Over time if all goes well, you will be doing much more thinking and managing work instead of doing. At this point, the ability to enable leaders to bring out the best in their own teams and to integrate all the moving parts of the organisation together become increasingly critical.
Using think-do-manage for hiring and evaluating performance
But wait, the company has grown but I’m still doing more than think-manage work?
It is important to note that you could be in multiple combinations of think-do-manage at any one point in time. For example, you may be engaging in ‘think’ and ‘manage’ work for a larger department where there are middle managers who report directly to you while simultaneously be in ‘think-manage-do’ mode for a smaller department where you have a few junior hires reporting to you and you need to execute beside them. Such is the life of founders and early hires.
There are also situations where you may have moved to a think-manage role but will need to go back to a think-manage-do role. For example, in restructuring or turnaround situations where leaders need to take on a hands-on role again due to a reduction to a smaller team size or where previous team leadership may have been less than ideal. In this case, founders will have to lead by example. Showcasing either expertise in a functional area or at least demonstrate willingness to get their hands dirty and work beside the team is necessary to bring underperforming teams back to standards required.
Additionally, opening up a new geographical office or building out a new department always requires the person-in-charge to ‘think-manage-do’. “What does this new team do? What does success look like? What support and cross-functional alignment is needed? How do we hire? How do we train? How come I already have targets to hit even before I have hired anyone?! Better get to hustling.”
A situation where founders may need to take on a manage-do role would be in all-hands type of situations. An example would be during 11.11 season in the ecommerce and logistics industries. Company leaders would have to be on the ground with the operations team to ‘get things done’, both as a way to boost morale and to drive home the importance of the ‘do’ type work in this season.
Using the framework on yourself
To take stock of where you are personally at, have a look at your calendar.
You’ll start to see a pattern pretty quickly. Compare what your calendar looks like against what you believe the organisation needs from you at this point and adjust accordingly. If you’re bogged down by meetings and individual contributor-type work, chances are there’s a ‘manage’ or ‘do’ gap in the team that needs to be reviewed.

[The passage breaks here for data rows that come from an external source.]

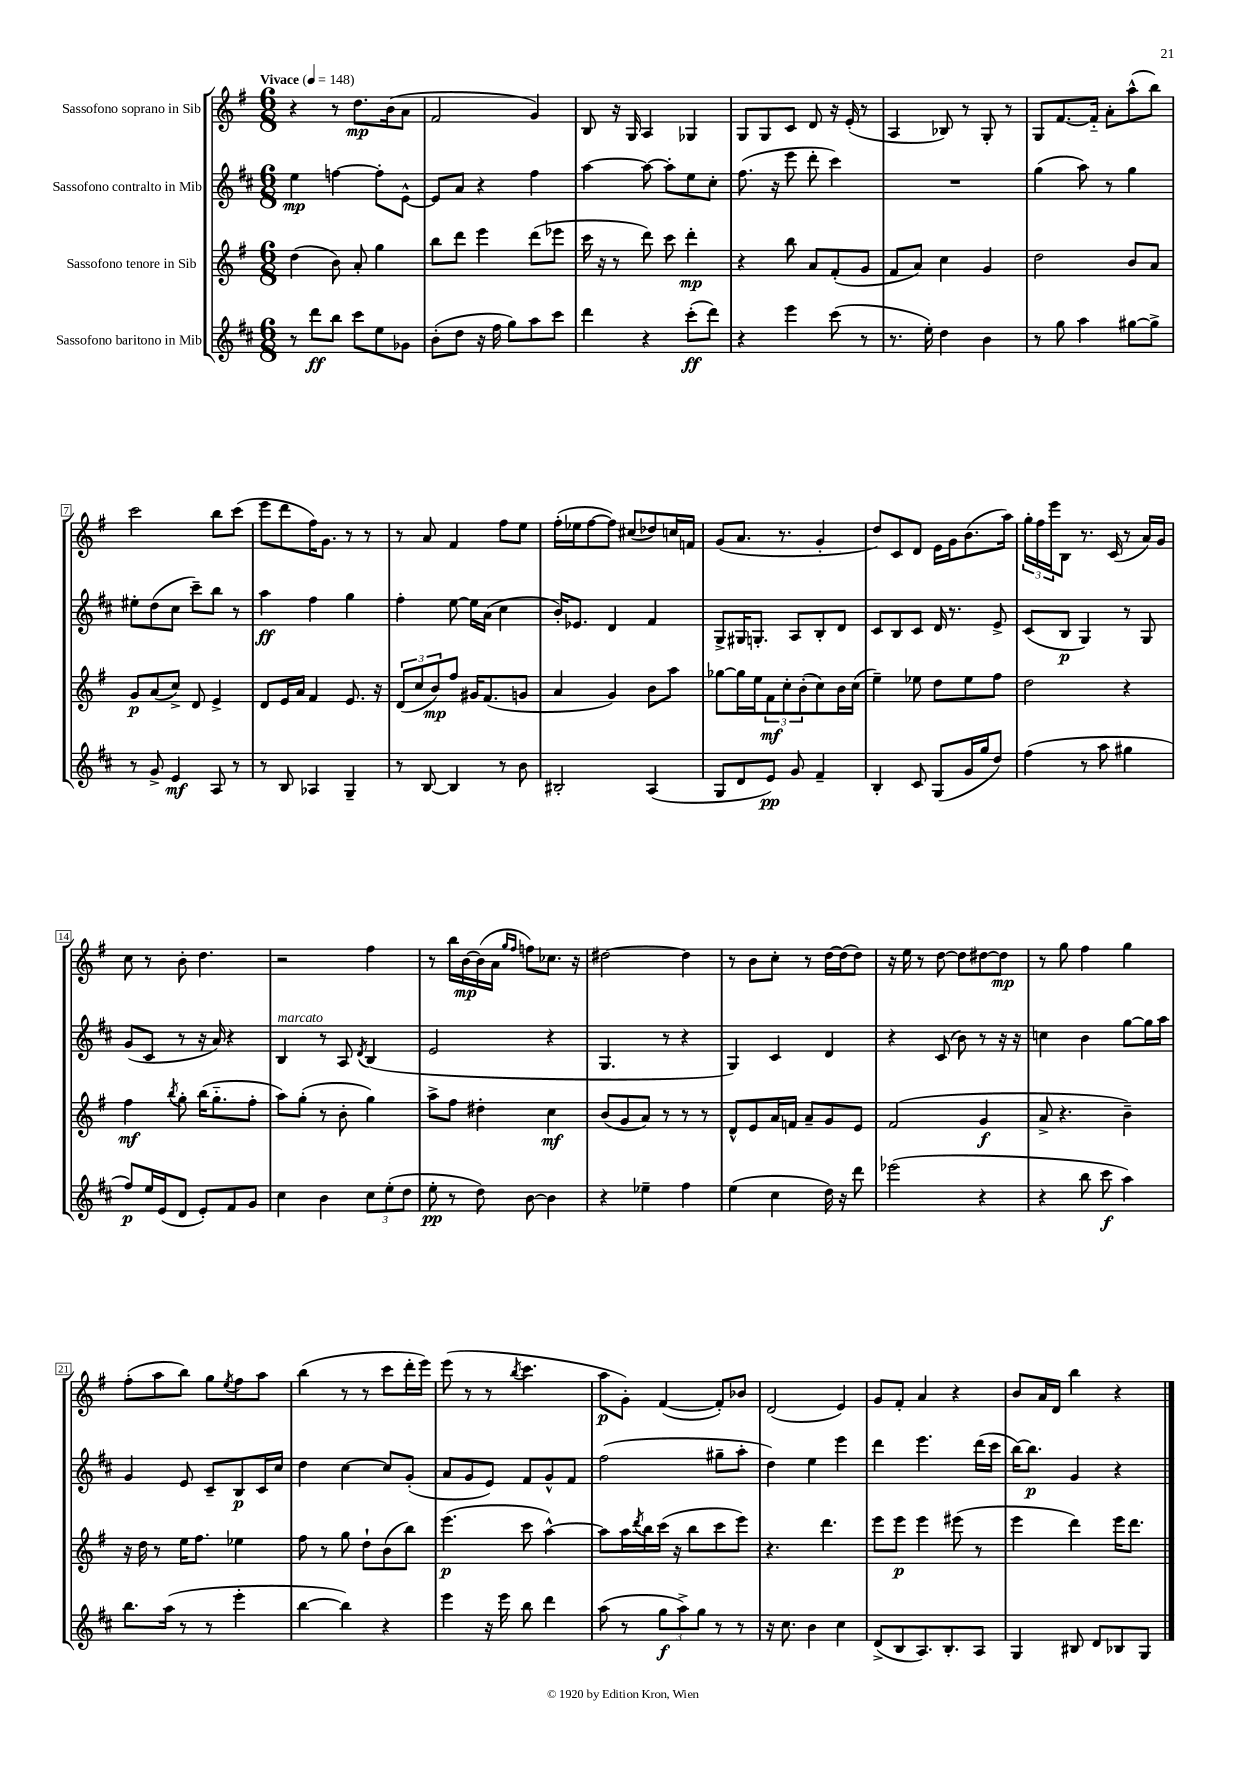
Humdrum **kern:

**kern	**kern	**kern	**kern
*staff4	*staff3	*staff2	*staff1
*clefG2	*clefG2	*clefG2	*clefG2
*k[f#c#]	*k[f#]	*k[f#c#]	*k[f#]
*M6/8	*M6/8	*M6/8	*M6/8
*MM148	*MM148	*MM148	*MM148
8r	(4dd	4ee	4r
8ddd	.	.	.
8bb	8b)	[4ff	8r
8ccc#	8a'	.	8.dd
8ee	4gg	8ff']	.
.	.	.	(16b
8g-	.	[8e^^	8a
=	=	=	=
(8b'	8bb	8e]	2f#
8dd	8ddd	8a	.
16r	4eee	4r	.
16ff#	.	.	.
8gg)	.	.	.
8aa	(8ddd	4ff#	4g)
8ccc#	8eee-	.	.
=	=	=	=
4ddd	16ccc	[4aa	8B
.	16r	.	.
.	8r	.	16r
.	.	.	16G
4r	8ddd)	8aa_	4A
.	8ccc	8aa']	.
(8ccc#'	4ddd'	8ee	4G-
8ddd)	.	8cc#'	.
=	=	=	=
4r	4r	(8.ff#	8G
.	.	.	8G
.	.	16r	.
4eee	8bb	8eee	8c
.	8a	8ddd'	8d
(8ccc#	(8f#'	4ccc#)	16r
.	.	.	(16e'
8r	8g	.	8r
=	=	=	=
8.r	8f#	2.r	4A
.	8a)	.	.
16ee')	.	.	.
4dd	4cc	.	8B-)
.	.	.	8r
4b	4g	.	8G'
.	.	.	8r
=	=	=	=
8r	2dd	(4gg	8G
8gg	.	.	[8.f#
4aa	.	8aa)	.
.	.	.	16f#'~]
.	.	8r	8a'
[8gg#	8b	4gg	(8aa^^
8gg#^]	8a	.	8bb)
=	=	=	=
8r	8g	8ee#'	2ccc
8g^	(8a	(8dd	.
4e	8cc^)	8cc#	.
.	8d	8ccc#~)	.
8A	4e^	8bb	8bb
8r	.	8r	(8ccc
=	=	=	=
8r	8d	4aa	8eee
8B	16e	.	8ddd
.	16a	.	.
4A-	4f#	4ff#	16ff#)
.	.	.	8.g
4G~	8.e	4gg	8r
.	.	.	8r
.	16r	.	.
=	=	=	=
8r	(12d	4ff#'	8r
.	12cc	.	.
[8B	.	.	8a
.	12b)	.	.
4B]	8ff#	[8ee	4f#
.	16g#	16ee]	.
.	(8.f#	(16a	.
8r	.	4cc#	8ff#
8b	8g	.	8ee
=	=	=	=
2B#'	4a	16b')	(16ff#'
.	.	8.e-	16ee-
.	.	.	[8ff#
.	4g)	4d	8ff#])
.	.	.	(8cc#
(4A	8b	4f#	8dd-)
.	8aa	.	16cc
.	.	.	16f
=	=	=	=
8G	[8gg-	8G^	(8g
8d	16gg-]	16G#	8.a
.	16ee	8.G'	.
8e)	12f#	.	.
.	.	.	8.r
.	12cc'	.	.
8g	.	8A	.
.	(12b'	.	.
4f#~	8cc)	8B'	4g'
.	16b	8d	.
.	(16cc	.	.
=	=	=	=
4B'	4ee~)	8c#	8dd)
.	.	8B	8c
8c#	8ee-	8c#	8d
(8G	8dd	16d	16e
.	.	8.r	16g
16g	8ee-	.	(8.b
16gg	.	.	.
8dd)	8ff#	8e^	.
.	.	.	16aa)
=	=	=	=
(4ff#	2dd	(8c#	24gg'
.	.	.	24ff#
.	.	.	24eee
.	.	8B	8B
8r	.	4G)	8.r
8aa	.	.	.
.	.	.	(16c
4gg#	4r	8r	8r
.	.	8G	16a)
.	.	.	16g
=	=	=	=
8ff#)	4ff#	(8g	8cc
16ee	.	8c#	8r
(16e	.	.	.
.	8qbb	.	.
8d	8gg'	8r	8b'
8e')	(16bb	16r	4.dd
.	8.gg'~	16a)	.
8f#	.	4r	.
8g	8ff#'	.	.
=	=	=	=
4cc#	8aa)	4B	2r
.	(8gg'	.	.
4b	8r	8r	.
.	8b'	8A	.
.	.	8qd	.
12cc#	4gg)	(4B	4ff#
(12ee'	.	.	.
12dd	.	.	.
=	=	=	=
8ee'	8aa^	2e	8r
8r	8ff#	.	16bb
.	.	.	[16b
8dd)	4dd#'	.	(16b]
.	.	.	16a
.	.	.	16qqgg
.	.	.	16qqff#
[8b	.	.	8ff)
4b]	4cc	4r	8.cc-
.	.	.	16r
=	=	=	=
4r	(8b	4.G	[2dd#
.	8g	.	.
4ee-~	8a)	.	.
.	8r	8r	.
4ff#	8r	4r	4dd#]
.	8r	.	.
=	=	=	=
(4ee	8d^^	4G)	8r
.	8e	.	8b
4cc#	16a	4c#	8cc'
.	16f	.	.
.	8a~	.	8r
16dd)	8g	4d	[16dd
16r	.	.	(16dd]
8ddd	8e	.	8dd)
=	=	=	=
(2eee-	(2f#	4r	16r
.	.	.	16ee
.	.	.	8r
.	.	(8c#	[8dd
.	.	8b)	8dd]
4r	4g	8r	[8dd#
.	.	16r	8dd#]
.	.	16r	.
=	=	=	=
4r	8a^	4cc	8r
.	4.r	.	8gg
8bb	.	4b	4ff#
8ccc#	.	.	.
4aa)	4b~)	[8gg	4gg
.	.	16gg]	.
.	.	16aa	.
=	=	=	=
8.bb	16r	4g	(8ff#'
.	16dd	.	.
.	8r	.	8aa
(16aa	.	.	.
8r	16ee	8e	8bb)
.	8.ff#	.	.
8r	.	8c#~	8gg
.	.	.	8qee
4eee'	4ee-	8B	8ff#
.	.	16c#	8aa
.	.	16cc#	.
=	=	=	=
[4bb	8ff#	4dd	(4bb
.	8r	.	.
4bb])	8gg	[4cc#	8r
.	8dd`	.	8r
4r	(8b	8cc#]	8ccc
.	8bb)	(8g'	16ddd'
.	.	.	16eee)
=	=	=	=
4eee	(4.eee	8a	(8eee
.	.	8g	8r
16r	.	8e)	8r
16eee	.	.	.
.	.	.	8qbb
8bb	8ccc	8f#	4.ccc
4ddd	[4aa^^)	8g^^	.
.	.	8f#	.
=	=	=	=
(8aa	8aa]	(2ff#	8aa
8r	16aa	.	8g')
.	8qddd	.	.
.	16bb	.	.
12gg	(16ccc	.	([4f#
.	16r	.	.
12aa^)	.	.	.
.	8bb	.	.
12gg	.	.	.
8r	8ccc	8gg#~	8f#'])
8r	8eee)	8aa'	8b-
=	=	=	=
16r	4.r	4dd)	(2d
8.cc#	.	.	.
4b	.	4ee	.
.	4.ddd	.	.
4cc#	.	4eee	4e)
=	=	=	=
(8d^	8eee	4ddd	8g
8B	8eee	.	8f#'
8.A)	4eee	4.eee	4a
8.B'	.	.	.
.	(8eee#	.	4r
8A	8r	(16ddd	.
.	.	16ccc#	.
=	=	=	=
4G	4eee	[16bb)	8b
.	.	8.bb]	.
.	.	.	16a
.	.	.	16d
8B#	4ddd)	4g	4bb
8d	.	.	.
8B-	16eee	4r	4r
.	8.ddd	.	.
8G	.	.	.
==	==	==	==
*-	*-	*-	*-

Using the think-do-manage framework helped me make sense of my ever changing role in my previous startup. It aided me in identifying gaps, both in my own abilities and in my teams, allowing me to restructure my work, plug gaps with appropriate capabilities and ultimately scale without things blowing up too much.
It also helped me to make sense of my own “changing identity”. The shifts from a founding individual contributor to a manager of individual contributors, then to a manager of managers can be jarring for first time founders, especially for those who pride themselves on the quality of their work. It can throw you off when you relinquish responsibility for ‘real output’ to your team, but its important to recognize that managing staff is in itself both a skillset and a job.
Hopefully this has been useful to you and can help you out in your own startup building journey.